L’école ne prend-elle pas aujourd’hui trop de place dans la société ? La question a de quoi choquer, alors que le système éducatif traverse une crise profonde et peine à tenir ses promesses d’égalité. Cette interrogation est pourtant au centre de L’Emprise scolaire (Presses de Sciences Po), un livre écrit par les sociologues François Dubet et Marie Duru-Bellat et publié en cette rentrée.
Avec cet essai documenté et sous-titré Quand trop d’école tue l’éducation, les deux chercheurs, reconnus pour leurs analyses des politiques éducatives, changent de perspective. François Dubet et Marie Duru-Bellat prennent du champ pour étudier le poids grandissant de l’école dans les trajectoires de vie et les équilibres sociaux depuis le début de la massification scolaire, dans les années 1950. Une école à qui on ne demande aujourd’hui rien de moins que de « déterminer la valeur des individus », selon eux.

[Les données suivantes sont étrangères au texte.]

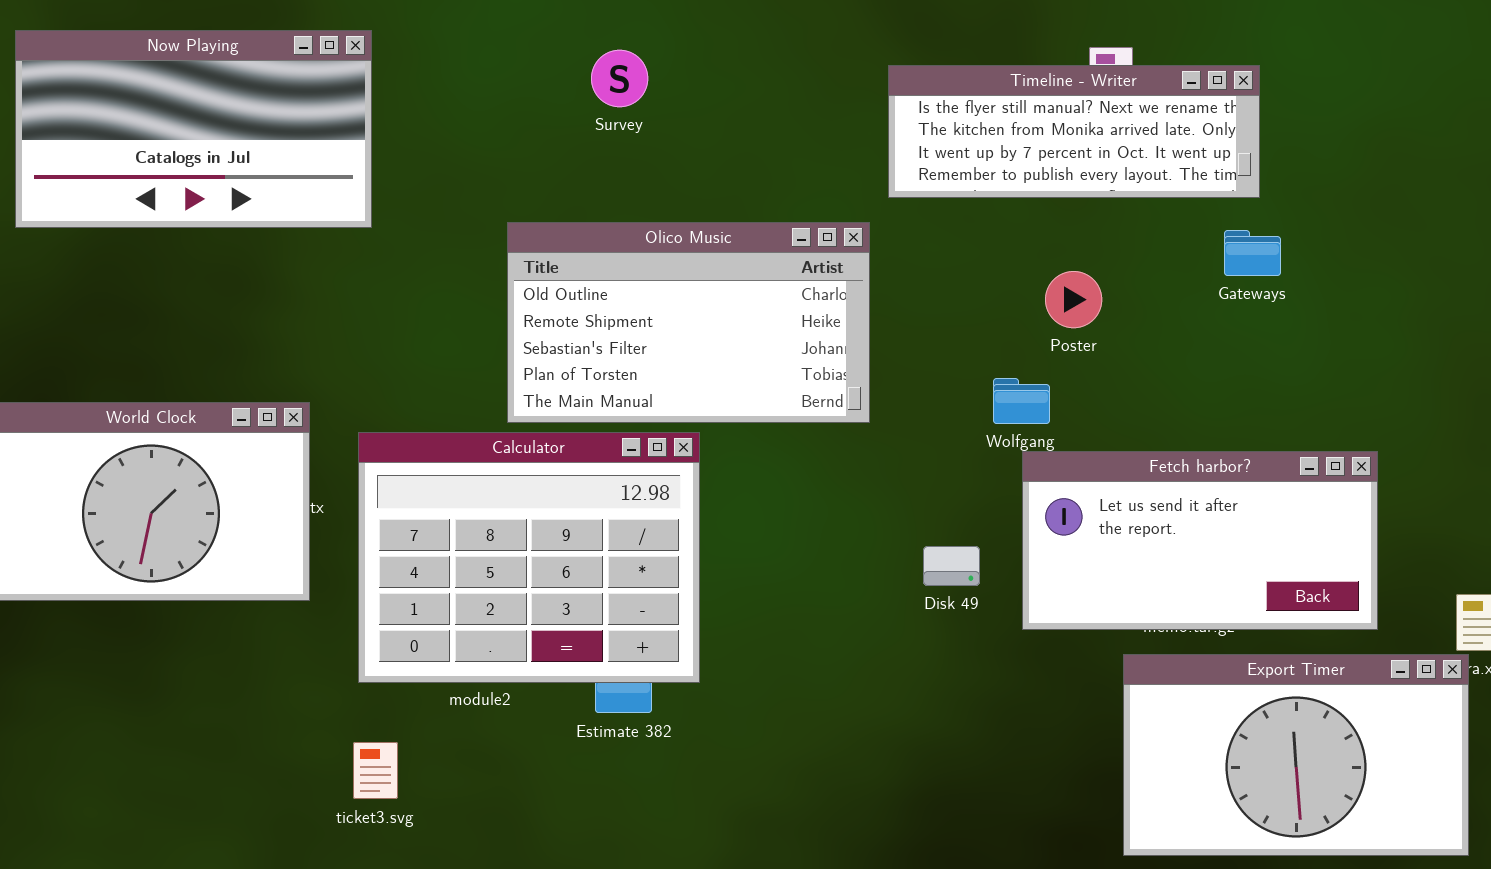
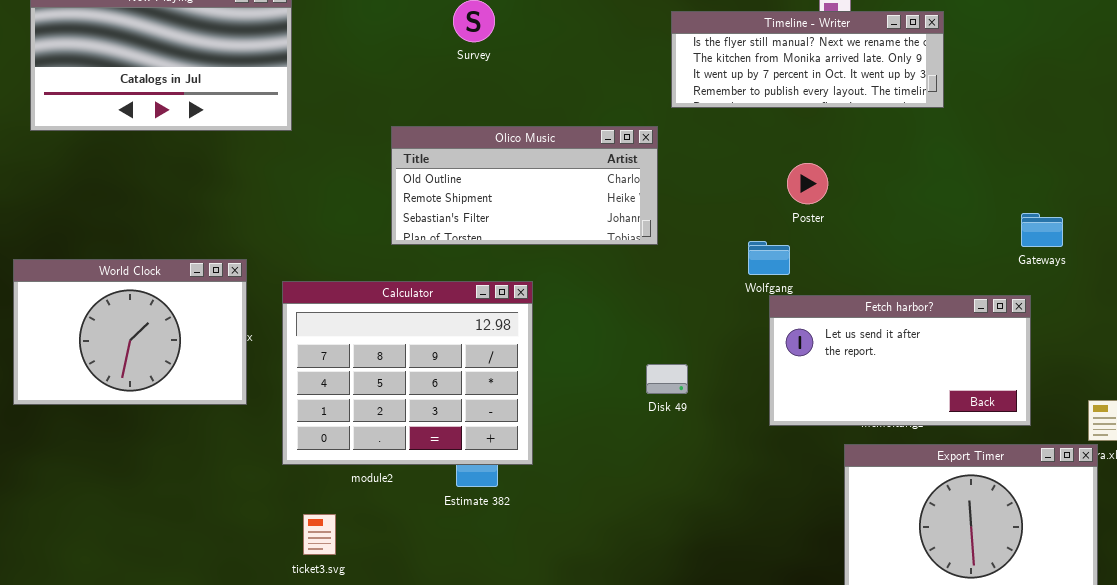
Olico Music: [507,222,870,423] -> [391,126,658,245], resized
Gateways: [1224,230,1281,276] -> [1021,213,1063,247], moved
Disk 49: [923,546,980,586] -> [646,364,688,394], moved
ticket3.svg: [353,742,398,799] -> [303,514,336,555], moved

Au départ, quelques statistiques : au cours des cinq dernières décennies, le taux de bacheliers a été multiplié par quatre. Le nombre d’étudiants a, lui, presque doublé depuis 2000, au point qu’« être étudiant est devenu la façon normale de vivre sa jeunesse », remarquent les auteurs.
S’ils ne nient pas les apports de cette démocratisation, même s’ils questionnent l’élévation réelle du niveau des connaissances et des compétences, François Dubet et Marie Duru-Bellat se demandent si nous ne sommes pas arrivés « à la fin d’un cycle ». L’allongement continu des études et la primauté des savoirs académiques sont-ils encore souhaitables ? Non, répondent les deux sociologues. Car le « toujours plus d’école se retourne aujourd’hui contre l’école, contre les élèves et contre bien des dimensions de la vie sociale ».
Comment arrivent-ils à ce constat ? En cinquante ans, les hiérarchies professionnelles se sont en grande partie calquées sur les hiérarchies scolaires, expliquent-ils. La réussite scolaire est devenue « une obligation sociale, voire un devoir moral ». En un mot : un impératif. Et cette nécessité pèse sur les parents, car « quand tout se joue à l’école, tous les sacrifices s’imposent ». Ainsi, dans les familles aisées qui rivalisent en jeux éducatifs, séjours linguistiques et autres aides aux devoirs, « le mode d’éducation s’apparente à du coaching sportif », taclent les deux auteurs.
« Course sans fin »
Mais, plus le nombre de diplômés augmente dans la population, plus la concurrence se durcit et plus les stratégies des plus favorisés et des plus informés se complexifient pour décrocher le diplôme le plus rentable socialement et économiquement. « Laisser les études se prolonger au fil de l’eau donne l’impression aux moins avantagés qu’on démocratise tout en laissant aux plus avantagés la possibilité d’aller encore plus loin et de garder leur avantage », pointent les sociologues.